Der Start der neuen Steuersoftware im Februar 2021 sei "suboptimal" verlaufen, hatte die Dienststelle Steuern des Kantons erklärt. Zahlreiche Nutzer waren mit der Software anfänglich nicht zurechtgekommen.
Auch die Beschaffung war kritisiert worden, weil sie nicht öffentlich ausgeschrieben worden war.
Die 'Luzerner Zeitung' hat nun Einsicht in die öffentlich zugänglichen Statistiken zu den Beschaffungen der Dienststelle Steuern verlangt. Demnach hat diese in den letzten drei Jahren Aufträge mit einem Gesamtwert von 2,78 Millionen Franken vergeben, wovon keiner öffentlich ausgeschrieben worden war.

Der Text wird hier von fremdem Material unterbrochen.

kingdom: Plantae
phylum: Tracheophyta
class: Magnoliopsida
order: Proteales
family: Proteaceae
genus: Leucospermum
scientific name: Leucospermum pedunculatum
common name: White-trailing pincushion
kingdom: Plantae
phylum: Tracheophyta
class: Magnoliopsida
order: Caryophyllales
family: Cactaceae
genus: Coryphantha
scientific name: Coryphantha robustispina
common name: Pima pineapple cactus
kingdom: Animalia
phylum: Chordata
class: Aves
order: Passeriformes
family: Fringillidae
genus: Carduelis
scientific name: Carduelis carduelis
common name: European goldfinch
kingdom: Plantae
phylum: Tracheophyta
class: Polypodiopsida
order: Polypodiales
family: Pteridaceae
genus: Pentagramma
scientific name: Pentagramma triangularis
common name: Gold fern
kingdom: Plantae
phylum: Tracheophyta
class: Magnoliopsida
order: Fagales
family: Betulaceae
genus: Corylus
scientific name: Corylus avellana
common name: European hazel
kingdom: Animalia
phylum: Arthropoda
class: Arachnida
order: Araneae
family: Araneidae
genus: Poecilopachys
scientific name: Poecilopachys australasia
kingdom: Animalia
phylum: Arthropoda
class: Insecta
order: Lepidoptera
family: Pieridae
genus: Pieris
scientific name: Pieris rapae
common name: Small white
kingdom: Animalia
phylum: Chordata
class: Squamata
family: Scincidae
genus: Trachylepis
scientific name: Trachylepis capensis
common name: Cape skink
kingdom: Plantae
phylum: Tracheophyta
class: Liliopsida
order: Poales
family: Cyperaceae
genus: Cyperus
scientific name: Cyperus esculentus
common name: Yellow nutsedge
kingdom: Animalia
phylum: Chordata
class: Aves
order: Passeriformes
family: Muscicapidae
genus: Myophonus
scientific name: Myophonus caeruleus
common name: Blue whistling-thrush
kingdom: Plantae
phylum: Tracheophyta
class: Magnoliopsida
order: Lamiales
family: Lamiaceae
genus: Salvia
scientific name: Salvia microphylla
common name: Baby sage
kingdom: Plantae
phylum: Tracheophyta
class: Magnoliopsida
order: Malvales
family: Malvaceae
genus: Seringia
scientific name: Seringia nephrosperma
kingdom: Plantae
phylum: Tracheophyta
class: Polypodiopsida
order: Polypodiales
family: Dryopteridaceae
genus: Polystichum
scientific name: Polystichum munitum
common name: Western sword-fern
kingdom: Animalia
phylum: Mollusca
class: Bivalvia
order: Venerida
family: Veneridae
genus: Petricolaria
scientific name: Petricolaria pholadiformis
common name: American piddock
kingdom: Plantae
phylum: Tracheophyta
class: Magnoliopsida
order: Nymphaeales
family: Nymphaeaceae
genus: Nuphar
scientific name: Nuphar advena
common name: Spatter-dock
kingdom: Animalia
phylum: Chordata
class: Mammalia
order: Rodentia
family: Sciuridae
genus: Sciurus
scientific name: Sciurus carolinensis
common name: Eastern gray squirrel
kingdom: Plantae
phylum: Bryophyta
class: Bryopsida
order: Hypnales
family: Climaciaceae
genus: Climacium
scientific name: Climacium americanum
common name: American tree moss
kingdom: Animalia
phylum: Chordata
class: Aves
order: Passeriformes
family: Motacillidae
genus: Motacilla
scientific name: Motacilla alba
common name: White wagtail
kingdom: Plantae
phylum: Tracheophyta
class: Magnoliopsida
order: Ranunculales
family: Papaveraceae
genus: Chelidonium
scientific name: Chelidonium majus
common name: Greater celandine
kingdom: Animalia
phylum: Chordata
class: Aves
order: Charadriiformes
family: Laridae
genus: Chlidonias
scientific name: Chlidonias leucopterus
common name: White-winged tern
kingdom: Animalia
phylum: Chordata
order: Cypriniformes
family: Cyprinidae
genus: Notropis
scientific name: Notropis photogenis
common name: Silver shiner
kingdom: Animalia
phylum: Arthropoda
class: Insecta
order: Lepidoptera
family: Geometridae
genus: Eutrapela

Der Auftrag für die neue Steuersoftware ging an die Zürcher Firma Information Factory, welche die Software seit 15 Jahren entwickelt. In der Beschaffungsstatistik würde die Kosten für die neue Software nun mit 244'000 Franken beziffert, so die
'Luzerner Zeitung' (Paywall). Für den Betrieb des Helpdesks bezahlte der Kanton pauschal 38'000 Franken. Dazu hatte Information Factory seit 2019 weitere Aufträge für eine Scan-App oder ein Tool für die Quellensteuerabrechnungen von Firmen erhalten – insgesamt Aufträge im Wert von 516'000 Franken.
Folgeaufträge seit 2008 oder noch länger
Von den erwähnten 2,78 Millionen Franken ging der Hauptanteil in der Höhe von 1,94 Millionen Franken an die Krienser Firma KMS, die ein neues Modul für ihre Veranlagungssoftware lieferte.
Wie die Zeitung schreibt, würden KMS und Information Factory bereits seit mehreren Jahren immer wieder freihändige Aufträge der Dienststelle erhalten. So habe KMS 2008 als einzige Anbieterin den Zuschlag für die Veranlagungssoftware bekommen. Kalkuliert worden sei mit Investitionskosten von 11,5 Millionen Franken und Betriebskosten von rund 7,5 Millionen für die ersten zehn Jahre. Aber auch nach Ablauf der zehn Jahre würde KMS nun weiter freihändig vergebene Folgeaufträge erhalten.
Ein weiteres Beispiel sei die Firma Imageware aus Ittigen. Diese habe vor 20 Jahren für 430'000 Franken eine "EDV-Standardapplikation für die Dokumentenverwaltung und Archivierung" geliefert. Und erhalte seither Folgeaufträge, wenn auch zu vergleichsweise tiefen Kosten.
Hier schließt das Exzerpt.